▶ _Work instructions_
Find each line in the entries below that contains the string "بزرگ", and copy those lines in full. The match is case-sensitive.

+++ Stored data +++

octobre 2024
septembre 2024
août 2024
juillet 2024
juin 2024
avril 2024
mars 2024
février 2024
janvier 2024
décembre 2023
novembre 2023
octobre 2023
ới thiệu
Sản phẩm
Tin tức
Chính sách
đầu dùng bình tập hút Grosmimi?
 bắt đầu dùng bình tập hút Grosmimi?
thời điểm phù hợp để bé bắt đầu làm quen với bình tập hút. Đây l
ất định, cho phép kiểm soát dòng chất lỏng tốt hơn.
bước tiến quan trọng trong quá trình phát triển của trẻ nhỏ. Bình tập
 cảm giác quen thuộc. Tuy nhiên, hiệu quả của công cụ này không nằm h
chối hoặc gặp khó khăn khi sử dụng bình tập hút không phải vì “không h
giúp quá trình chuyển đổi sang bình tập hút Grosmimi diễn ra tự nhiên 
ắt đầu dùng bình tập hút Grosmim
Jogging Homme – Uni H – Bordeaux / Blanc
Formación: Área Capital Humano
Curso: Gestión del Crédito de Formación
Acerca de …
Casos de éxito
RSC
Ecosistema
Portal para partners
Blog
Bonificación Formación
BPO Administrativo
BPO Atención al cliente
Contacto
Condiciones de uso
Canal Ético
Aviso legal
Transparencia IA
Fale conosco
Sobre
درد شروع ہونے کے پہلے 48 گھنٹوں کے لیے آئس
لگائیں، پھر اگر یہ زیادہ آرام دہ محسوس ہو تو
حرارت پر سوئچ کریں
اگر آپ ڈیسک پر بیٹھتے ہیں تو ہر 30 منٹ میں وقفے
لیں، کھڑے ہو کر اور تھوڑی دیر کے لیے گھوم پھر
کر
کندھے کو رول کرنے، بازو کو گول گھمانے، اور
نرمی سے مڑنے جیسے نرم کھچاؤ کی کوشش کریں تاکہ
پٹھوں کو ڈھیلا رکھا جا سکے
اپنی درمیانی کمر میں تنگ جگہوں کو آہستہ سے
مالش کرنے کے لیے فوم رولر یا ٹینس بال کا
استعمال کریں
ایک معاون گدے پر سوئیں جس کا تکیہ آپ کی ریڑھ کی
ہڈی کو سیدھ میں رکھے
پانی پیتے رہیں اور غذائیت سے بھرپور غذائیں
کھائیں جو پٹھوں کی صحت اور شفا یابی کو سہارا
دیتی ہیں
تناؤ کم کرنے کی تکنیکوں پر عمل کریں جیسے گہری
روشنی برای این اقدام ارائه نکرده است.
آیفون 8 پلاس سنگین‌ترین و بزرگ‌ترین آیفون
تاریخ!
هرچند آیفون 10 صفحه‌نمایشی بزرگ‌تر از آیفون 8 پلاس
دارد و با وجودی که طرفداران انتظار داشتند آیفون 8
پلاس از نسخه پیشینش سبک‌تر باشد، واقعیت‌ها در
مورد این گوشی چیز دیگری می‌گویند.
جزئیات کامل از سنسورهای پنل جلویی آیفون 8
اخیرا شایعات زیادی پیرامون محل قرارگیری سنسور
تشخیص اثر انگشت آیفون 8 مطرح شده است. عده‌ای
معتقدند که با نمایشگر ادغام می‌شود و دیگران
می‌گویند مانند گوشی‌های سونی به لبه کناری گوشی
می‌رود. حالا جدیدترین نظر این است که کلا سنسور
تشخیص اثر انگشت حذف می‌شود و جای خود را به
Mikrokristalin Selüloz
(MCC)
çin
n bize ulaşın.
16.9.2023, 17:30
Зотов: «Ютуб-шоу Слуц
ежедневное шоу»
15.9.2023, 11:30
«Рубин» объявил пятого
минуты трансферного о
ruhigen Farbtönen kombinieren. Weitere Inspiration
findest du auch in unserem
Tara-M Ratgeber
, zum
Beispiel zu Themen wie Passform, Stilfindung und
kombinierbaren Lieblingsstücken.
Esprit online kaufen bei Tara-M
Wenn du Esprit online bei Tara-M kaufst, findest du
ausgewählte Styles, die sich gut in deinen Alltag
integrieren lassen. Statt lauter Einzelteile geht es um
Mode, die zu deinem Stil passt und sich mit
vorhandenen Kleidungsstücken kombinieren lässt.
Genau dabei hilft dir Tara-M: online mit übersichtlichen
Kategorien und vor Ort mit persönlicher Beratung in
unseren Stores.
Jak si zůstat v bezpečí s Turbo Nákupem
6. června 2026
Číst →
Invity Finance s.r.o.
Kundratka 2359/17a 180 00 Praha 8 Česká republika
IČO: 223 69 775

+++

▶ _Solution to this exercise_
آیفون 8 پلاس سنگین‌ترین و بزرگ‌ترین آیفون
هرچند آیفون 10 صفحه‌نمایشی بزرگ‌تر از آیفون 8 پلاس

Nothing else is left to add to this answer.